Hey @Fjan. I refactored the code to leave the escape logic only with the content_tag. Now the code is cleaner.

Thanks to review it.

@Fjan

Ok, great. Thanks very much for taking the time to do this. I think this bug is probably the longest standing one in Rails, it has been there since Rails 1. Cheers.

@mhfs

@jeremy @josevalim I guess this one can be closed since @rafaelfranca's #5190/#5191 have been merged.

@rafaelfranca

What?! Github didn't close this?

@josevalim josevalim closed this
@jcoleman

@Fjan I'd like to go back to @codykrieger's original patch. I know it adds a hash lookup, but the "simpler" solution smacks of a hacky premature optimization.

Also, the currently implemented solution breaks textarea tags in all apps using HAML (which obviously has a huge user base in the Rails community.) The real problem here isn't just that HAML does something odd, it could easily break other extensions because the newline isn't part of the tag content (though the current patch treats it as such.) The newline is actually part of the tag not the content.

Anyone have more input on this? @josevalim: if I opened a pull request to go back to @codykrieger's patch would that be acceptable?

@Fjan

Adding a hash look up for EVERY single HTML tag generated by Rails instead of adding a few bytes to the code base... "premature" optimization would be the last qualification I would think off.
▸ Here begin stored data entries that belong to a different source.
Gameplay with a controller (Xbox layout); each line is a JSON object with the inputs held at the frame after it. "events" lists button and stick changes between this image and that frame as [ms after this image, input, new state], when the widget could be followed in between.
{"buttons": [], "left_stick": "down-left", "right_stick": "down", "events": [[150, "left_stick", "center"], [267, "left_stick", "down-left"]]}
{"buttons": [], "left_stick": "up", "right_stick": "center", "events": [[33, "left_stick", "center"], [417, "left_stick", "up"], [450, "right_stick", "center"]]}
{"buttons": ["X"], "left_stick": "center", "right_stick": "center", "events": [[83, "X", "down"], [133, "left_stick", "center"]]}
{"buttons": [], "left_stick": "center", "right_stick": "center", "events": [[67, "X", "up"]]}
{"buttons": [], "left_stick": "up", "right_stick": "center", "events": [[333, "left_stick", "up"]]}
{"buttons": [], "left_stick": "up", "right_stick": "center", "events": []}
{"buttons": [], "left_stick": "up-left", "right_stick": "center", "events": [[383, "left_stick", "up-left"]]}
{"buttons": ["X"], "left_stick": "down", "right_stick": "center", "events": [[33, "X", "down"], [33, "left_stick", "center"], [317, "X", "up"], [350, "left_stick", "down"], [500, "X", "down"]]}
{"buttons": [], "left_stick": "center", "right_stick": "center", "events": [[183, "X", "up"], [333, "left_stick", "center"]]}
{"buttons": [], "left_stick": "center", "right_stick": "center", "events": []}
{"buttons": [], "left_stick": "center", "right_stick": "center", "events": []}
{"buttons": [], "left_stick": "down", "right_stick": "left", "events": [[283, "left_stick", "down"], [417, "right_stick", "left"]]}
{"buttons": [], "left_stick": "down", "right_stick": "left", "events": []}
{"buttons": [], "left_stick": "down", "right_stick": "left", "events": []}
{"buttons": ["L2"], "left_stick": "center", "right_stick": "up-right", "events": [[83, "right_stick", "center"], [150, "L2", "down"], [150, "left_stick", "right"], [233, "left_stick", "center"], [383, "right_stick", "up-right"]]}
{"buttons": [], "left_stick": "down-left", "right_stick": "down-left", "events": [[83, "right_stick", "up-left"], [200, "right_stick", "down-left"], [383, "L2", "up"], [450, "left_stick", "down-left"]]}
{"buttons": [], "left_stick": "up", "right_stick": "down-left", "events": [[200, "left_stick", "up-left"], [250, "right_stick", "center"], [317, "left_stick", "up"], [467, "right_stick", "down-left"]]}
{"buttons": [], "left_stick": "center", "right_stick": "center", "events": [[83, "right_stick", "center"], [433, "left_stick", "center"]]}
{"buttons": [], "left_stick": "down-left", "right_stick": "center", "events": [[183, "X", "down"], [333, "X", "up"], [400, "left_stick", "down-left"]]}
Hacky I can live with, although you could argue that your preferred solution of "magically" adding a newline to the content is more of a hack than magically adding it to the tag where it belongs.

Would you care to elaborate on the HAML problem? Why would an extension break because of an additional new line? Does HAML output an incorrect text area tag as well?

@jcoleman

The reason I think it's hacky and premature optimization is that technically based on the HTML specs quoted, every tag should have a newline. Now we all know this isn't necessary, but it is true nonetheless. So the newline only being added to the textarea tag is to address browser implementations not being compatible with Rails not generating newlines in each tag.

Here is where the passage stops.